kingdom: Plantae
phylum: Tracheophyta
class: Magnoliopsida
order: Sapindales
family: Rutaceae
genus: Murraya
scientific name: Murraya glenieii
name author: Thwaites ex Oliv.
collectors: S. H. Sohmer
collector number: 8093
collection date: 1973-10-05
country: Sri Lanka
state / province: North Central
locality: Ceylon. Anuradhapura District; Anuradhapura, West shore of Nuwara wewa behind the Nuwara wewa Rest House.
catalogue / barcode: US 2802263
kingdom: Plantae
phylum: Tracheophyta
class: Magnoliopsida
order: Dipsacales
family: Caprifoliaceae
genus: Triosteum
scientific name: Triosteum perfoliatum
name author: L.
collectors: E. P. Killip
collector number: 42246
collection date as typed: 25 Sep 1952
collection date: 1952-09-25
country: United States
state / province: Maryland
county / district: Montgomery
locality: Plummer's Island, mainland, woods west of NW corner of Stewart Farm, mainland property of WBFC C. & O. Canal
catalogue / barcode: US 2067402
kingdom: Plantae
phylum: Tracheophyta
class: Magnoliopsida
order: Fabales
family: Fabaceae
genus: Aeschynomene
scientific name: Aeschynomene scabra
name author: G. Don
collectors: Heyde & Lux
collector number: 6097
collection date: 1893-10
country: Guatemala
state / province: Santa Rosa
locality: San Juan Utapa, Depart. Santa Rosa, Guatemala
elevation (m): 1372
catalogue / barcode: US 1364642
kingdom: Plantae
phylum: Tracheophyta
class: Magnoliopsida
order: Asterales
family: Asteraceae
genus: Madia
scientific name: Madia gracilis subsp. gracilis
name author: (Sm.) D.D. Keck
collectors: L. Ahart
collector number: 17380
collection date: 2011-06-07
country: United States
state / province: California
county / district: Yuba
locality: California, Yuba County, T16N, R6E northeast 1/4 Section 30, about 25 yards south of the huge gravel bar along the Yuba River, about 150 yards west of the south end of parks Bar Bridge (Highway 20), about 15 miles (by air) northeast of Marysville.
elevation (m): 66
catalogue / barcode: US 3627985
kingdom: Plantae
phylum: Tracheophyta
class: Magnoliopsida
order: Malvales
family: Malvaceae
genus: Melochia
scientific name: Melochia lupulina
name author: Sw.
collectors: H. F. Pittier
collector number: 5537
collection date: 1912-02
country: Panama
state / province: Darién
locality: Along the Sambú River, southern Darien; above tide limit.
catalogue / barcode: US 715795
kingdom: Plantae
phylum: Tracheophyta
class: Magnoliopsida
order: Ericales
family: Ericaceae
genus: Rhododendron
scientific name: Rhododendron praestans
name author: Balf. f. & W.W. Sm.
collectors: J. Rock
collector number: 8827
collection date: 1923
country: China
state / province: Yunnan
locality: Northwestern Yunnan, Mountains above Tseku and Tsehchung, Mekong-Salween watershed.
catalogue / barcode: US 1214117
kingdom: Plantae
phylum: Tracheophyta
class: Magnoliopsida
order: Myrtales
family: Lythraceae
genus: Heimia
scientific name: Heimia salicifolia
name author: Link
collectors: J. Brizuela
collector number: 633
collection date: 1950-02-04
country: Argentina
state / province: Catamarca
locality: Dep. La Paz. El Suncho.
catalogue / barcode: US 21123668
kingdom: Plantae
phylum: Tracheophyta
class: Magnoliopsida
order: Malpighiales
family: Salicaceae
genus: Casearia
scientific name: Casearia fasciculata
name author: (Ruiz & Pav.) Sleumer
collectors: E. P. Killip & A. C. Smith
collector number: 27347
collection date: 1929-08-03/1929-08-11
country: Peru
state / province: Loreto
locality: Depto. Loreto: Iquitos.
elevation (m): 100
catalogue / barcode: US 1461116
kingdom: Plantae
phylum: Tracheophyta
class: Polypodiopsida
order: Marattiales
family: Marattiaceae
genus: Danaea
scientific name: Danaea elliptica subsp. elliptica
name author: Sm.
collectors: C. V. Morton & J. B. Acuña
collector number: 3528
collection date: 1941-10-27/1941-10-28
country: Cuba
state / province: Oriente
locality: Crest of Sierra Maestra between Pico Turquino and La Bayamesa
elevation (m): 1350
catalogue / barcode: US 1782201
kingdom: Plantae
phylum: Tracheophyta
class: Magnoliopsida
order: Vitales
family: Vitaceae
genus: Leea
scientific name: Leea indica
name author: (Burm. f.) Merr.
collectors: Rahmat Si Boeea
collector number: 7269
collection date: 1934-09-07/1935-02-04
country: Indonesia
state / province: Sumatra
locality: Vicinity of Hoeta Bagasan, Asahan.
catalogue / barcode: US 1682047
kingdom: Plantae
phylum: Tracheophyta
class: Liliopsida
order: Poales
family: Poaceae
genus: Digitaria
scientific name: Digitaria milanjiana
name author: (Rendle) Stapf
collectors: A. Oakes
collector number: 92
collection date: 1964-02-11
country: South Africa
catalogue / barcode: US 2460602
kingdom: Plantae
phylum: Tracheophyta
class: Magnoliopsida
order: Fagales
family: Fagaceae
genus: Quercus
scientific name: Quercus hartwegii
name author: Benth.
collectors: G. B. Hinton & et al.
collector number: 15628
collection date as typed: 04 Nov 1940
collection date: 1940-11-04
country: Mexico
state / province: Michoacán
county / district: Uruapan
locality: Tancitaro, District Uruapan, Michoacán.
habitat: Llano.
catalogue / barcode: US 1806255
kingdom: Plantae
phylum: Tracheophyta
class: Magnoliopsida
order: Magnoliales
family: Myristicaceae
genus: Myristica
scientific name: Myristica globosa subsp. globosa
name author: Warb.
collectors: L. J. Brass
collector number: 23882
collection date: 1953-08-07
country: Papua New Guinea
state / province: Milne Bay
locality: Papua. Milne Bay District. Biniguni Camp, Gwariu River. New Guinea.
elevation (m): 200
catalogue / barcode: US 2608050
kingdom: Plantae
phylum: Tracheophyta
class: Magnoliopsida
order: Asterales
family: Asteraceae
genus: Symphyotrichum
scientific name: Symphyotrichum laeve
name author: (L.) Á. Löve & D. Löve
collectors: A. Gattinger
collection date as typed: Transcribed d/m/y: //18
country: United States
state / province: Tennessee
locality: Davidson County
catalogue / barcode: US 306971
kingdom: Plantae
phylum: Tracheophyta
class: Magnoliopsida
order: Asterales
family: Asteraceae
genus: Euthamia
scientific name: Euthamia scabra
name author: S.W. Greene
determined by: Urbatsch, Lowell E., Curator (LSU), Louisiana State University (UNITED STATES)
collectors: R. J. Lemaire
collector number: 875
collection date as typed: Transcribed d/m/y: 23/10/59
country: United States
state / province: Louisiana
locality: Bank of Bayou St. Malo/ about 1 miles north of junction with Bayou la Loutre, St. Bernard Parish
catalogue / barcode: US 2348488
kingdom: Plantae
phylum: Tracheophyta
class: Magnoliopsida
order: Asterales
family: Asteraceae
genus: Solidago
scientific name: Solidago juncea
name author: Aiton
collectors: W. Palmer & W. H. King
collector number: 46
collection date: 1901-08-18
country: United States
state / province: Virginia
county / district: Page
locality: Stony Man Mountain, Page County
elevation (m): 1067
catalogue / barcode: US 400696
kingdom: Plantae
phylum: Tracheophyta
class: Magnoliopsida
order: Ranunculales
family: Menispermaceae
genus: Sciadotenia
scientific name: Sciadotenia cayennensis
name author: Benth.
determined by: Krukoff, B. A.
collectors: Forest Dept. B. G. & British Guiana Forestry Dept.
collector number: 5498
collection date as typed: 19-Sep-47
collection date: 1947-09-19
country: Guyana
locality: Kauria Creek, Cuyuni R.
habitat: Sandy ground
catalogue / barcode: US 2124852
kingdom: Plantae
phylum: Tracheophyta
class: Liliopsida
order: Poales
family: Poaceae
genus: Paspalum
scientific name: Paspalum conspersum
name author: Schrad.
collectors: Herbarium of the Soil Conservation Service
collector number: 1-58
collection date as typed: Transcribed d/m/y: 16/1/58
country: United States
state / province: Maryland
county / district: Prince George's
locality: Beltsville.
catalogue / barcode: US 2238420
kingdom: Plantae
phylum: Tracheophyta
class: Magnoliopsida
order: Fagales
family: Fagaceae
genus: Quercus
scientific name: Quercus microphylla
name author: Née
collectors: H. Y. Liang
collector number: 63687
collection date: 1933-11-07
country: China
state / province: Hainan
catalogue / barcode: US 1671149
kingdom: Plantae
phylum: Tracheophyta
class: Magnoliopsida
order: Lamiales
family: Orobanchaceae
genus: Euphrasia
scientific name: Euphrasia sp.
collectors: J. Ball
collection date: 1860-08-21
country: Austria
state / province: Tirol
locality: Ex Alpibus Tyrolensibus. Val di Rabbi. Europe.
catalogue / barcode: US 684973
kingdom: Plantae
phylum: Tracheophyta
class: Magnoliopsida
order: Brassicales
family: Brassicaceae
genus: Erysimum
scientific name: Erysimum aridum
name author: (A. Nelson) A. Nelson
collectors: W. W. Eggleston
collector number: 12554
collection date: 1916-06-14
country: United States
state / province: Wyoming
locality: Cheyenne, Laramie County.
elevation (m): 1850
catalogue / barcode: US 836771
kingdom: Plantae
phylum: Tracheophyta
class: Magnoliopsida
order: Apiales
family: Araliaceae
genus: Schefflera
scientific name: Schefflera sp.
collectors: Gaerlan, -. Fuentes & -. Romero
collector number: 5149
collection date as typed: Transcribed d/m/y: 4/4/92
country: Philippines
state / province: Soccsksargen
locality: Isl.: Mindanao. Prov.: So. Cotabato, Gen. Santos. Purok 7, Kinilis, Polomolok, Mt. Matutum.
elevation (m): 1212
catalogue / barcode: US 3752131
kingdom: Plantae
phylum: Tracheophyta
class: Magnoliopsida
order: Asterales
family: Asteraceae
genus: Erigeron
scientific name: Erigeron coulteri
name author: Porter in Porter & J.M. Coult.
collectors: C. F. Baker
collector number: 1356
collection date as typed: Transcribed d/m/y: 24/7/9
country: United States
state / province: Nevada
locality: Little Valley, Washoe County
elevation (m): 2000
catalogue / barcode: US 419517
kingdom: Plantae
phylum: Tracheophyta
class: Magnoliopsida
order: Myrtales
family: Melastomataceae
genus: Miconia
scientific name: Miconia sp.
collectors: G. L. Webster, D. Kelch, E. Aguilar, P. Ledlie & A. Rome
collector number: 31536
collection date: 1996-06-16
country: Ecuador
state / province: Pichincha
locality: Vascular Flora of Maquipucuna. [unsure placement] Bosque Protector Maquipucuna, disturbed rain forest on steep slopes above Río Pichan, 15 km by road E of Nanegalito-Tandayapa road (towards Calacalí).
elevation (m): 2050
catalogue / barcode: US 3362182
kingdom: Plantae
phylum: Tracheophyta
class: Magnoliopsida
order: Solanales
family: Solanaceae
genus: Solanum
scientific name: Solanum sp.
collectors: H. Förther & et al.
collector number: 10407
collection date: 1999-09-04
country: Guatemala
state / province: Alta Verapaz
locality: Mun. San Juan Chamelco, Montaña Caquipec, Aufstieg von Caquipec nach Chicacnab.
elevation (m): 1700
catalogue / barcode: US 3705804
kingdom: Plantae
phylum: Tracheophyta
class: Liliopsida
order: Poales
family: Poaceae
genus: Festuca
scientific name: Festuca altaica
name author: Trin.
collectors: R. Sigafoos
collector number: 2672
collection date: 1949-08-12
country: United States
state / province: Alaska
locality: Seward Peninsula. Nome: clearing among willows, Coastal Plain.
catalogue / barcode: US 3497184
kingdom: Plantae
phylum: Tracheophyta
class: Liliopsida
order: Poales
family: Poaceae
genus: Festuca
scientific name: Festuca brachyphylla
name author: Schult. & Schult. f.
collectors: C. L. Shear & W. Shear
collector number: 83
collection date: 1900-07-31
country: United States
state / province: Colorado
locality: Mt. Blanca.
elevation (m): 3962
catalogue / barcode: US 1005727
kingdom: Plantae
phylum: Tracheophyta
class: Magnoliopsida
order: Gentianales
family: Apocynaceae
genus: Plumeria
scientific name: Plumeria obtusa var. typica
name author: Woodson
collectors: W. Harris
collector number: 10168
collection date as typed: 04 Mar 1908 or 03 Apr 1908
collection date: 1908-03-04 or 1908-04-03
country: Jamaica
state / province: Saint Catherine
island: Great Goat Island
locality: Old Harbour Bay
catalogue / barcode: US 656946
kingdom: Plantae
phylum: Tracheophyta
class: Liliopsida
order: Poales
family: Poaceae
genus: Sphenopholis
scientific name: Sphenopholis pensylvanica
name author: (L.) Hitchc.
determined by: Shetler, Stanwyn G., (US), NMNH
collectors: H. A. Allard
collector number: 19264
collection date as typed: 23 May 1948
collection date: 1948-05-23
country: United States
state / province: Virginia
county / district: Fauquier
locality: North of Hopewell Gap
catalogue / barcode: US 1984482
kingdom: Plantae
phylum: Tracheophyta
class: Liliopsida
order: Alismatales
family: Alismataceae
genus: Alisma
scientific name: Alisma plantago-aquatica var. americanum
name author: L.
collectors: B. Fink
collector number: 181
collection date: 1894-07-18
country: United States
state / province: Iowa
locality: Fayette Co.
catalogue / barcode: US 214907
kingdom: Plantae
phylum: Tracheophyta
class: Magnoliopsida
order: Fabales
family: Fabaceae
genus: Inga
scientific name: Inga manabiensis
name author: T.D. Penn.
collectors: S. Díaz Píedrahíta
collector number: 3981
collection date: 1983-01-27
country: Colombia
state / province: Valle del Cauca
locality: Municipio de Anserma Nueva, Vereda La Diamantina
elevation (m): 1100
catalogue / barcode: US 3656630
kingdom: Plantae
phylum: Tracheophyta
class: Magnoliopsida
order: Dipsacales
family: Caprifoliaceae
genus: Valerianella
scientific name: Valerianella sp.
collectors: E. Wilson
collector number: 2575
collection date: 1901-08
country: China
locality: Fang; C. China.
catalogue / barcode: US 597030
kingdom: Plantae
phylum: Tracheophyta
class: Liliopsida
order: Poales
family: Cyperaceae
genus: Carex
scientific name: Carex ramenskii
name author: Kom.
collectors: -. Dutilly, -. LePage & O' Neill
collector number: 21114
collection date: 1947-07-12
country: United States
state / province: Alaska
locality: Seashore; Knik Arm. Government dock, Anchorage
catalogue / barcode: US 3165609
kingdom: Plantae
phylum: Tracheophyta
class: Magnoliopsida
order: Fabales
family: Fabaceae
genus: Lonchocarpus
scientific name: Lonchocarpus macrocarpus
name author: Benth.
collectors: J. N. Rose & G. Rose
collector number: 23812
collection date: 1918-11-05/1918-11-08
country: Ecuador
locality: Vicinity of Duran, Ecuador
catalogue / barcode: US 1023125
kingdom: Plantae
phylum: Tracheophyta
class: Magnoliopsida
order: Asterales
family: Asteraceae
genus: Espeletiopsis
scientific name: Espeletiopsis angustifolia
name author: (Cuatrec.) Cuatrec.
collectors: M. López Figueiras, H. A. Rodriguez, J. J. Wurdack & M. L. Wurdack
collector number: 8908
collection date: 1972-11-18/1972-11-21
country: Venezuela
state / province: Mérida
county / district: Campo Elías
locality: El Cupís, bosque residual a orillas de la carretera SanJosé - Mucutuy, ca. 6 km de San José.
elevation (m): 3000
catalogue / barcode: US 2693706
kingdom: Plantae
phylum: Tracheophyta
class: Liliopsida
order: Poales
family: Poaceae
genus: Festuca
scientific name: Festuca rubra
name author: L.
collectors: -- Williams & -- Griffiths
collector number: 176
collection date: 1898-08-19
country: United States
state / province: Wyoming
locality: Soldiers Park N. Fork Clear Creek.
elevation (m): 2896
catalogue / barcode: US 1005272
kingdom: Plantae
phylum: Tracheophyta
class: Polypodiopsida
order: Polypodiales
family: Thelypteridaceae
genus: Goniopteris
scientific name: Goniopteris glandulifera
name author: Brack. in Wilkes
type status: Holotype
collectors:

************

— TASK DIRECTIONS —
Copy the lines of the entries above word for word, beginning with the line that contains "locality: Vicinity of Hoeta Bagasan, Asahan." and continuing through the line that contains "collectors: G. B. Hinton & et al.".

— RESULT OF THE TASK —
locality: Vicinity of Hoeta Bagasan, Asahan.
catalogue / barcode: US 1682047
kingdom: Plantae
phylum: Tracheophyta
class: Liliopsida
order: Poales
family: Poaceae
genus: Digitaria
scientific name: Digitaria milanjiana
name author: (Rendle) Stapf
collectors: A. Oakes
collector number: 92
collection date: 1964-02-11
country: South Africa
catalogue / barcode: US 2460602
kingdom: Plantae
phylum: Tracheophyta
class: Magnoliopsida
order: Fagales
family: Fagaceae
genus: Quercus
scientific name: Quercus hartwegii
name author: Benth.
collectors: G. B. Hinton & et al.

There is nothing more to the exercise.